I wake up around 6am, walk and feed my dogs and then I start working on the game until I go to bed at midnight, seven days a week. And boo hoo, right? That's the job. That's what I signed up for. And I'm not complaining. I fuckin' love this shit. Making a video game is like playing the world's greatest, most complicated video game possible. And this is gonna be the best game I've ever made, and I've made a few pretty good ones, if I may say so myself. I'm 38 years old and I've been making computer games for 32 years.
But there's only so many hours in a day and time I spend on the UI is time I can’t spend in Daz (though there’s almost always a render baking on the tower no matter what I’m doing on my laptop). Time I spend on making sure the save games work without any bugs is time I can’t spend scripting new scenes. I have to make decisions like that.
Two years ago when I saw how well Summertime Saga was doing, and what a fun, sex-positive game it was, I went to my wife and said, I think if I spent two or three years, in my free time, nights and weekends, I could definitely make a game just like that (at that point some of my indie, solo-developed games had been written about in places like PC Gamer, Polygon, Rock Paper Shotgun, Macworld, etc., and one of them was nominated for an indie game of the year award at SXSW in Austin, TX).
So I purposely made an entire, complete, 100%-free game BEFORE ever asking anyone for a nickel
(again, that's this one right here: Head of the Class ).

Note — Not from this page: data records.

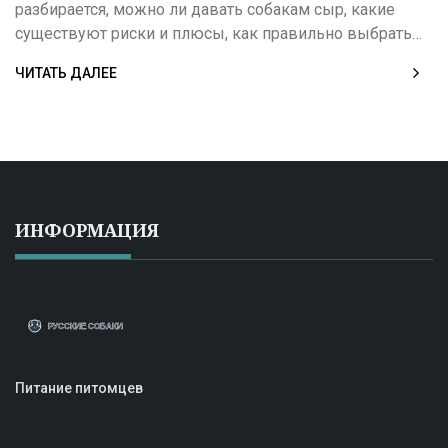
разбирается, можно ли давать собакам сыр, какие
существуют риски и плюсы, как правильно выбрать
сорт, а также когда сыр может быть опасен для
ЧИТАТЬ ДАЛЕЕ
здоровья. Привожу советы из личного опыта,
реальные примеры и важные тонкости для
владельцев собак любого возраста и породы.
Рассмотрите все нюансы, чтобы не навредить
любимцу.
ИНФОРМАЦИЯ
Питание питомцев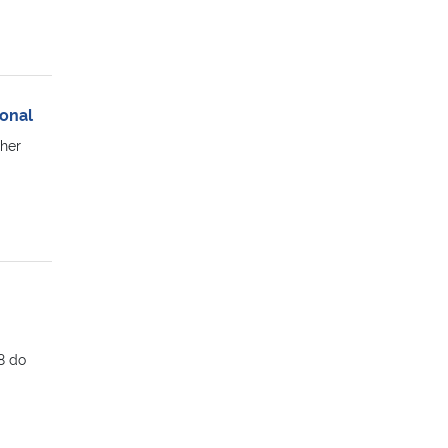
onal
gher
8 do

I produced it at as good a quality as I could manage on my own, to show people exactly what I considered “good enough” when it came to art, writing, bugs, and polish. It’s short and sweet, but it shows the level of writing I’m capable of, the level of graphics I can produce, and it has a bunch of awesome cum shots to show that I can deliver the goods. Obviously it’s up to you if you think it’s great or if it sucks, like I said in the beginning, you may just think my shit is trash and always will be.
So anyways, we put that game out, things were going good on working on this next one, at a leisurely pace, in my spare time, then I lost my job due to my company laying off 90% of their staff due to the global COVID-19 pandemic, and here we are today. While I look for a new job I'm just hitting development on this game as hard as I can. If I can manage to pay my bills doing this before I manage to find a new job, that'd be sick. If not, that's ok too.
Anyways, I know this was long as hell, but I just feel like, if I'm gonna beg people for money on the Internet to make a video game where girls take their titties out, the least I can do is try to address people's concerns to the best of my ability, right?
So, to wrap this all up sometime this century...
Now that myself, my wife and our buddy ol' Brown Bear are certain we're happy with the very first scene, we are re-rendering all the shots and allowing them to bake for 12 hours each. Like I said earlier, I still think that's half the time they'll really need to be ready for primetime, but I think it's a good compromise between time and quality:
So, if by some miracle you're even still reading this, just know I definitely give a huge shit about how the game looks. This is what I do for a living AND for fun in my spare time.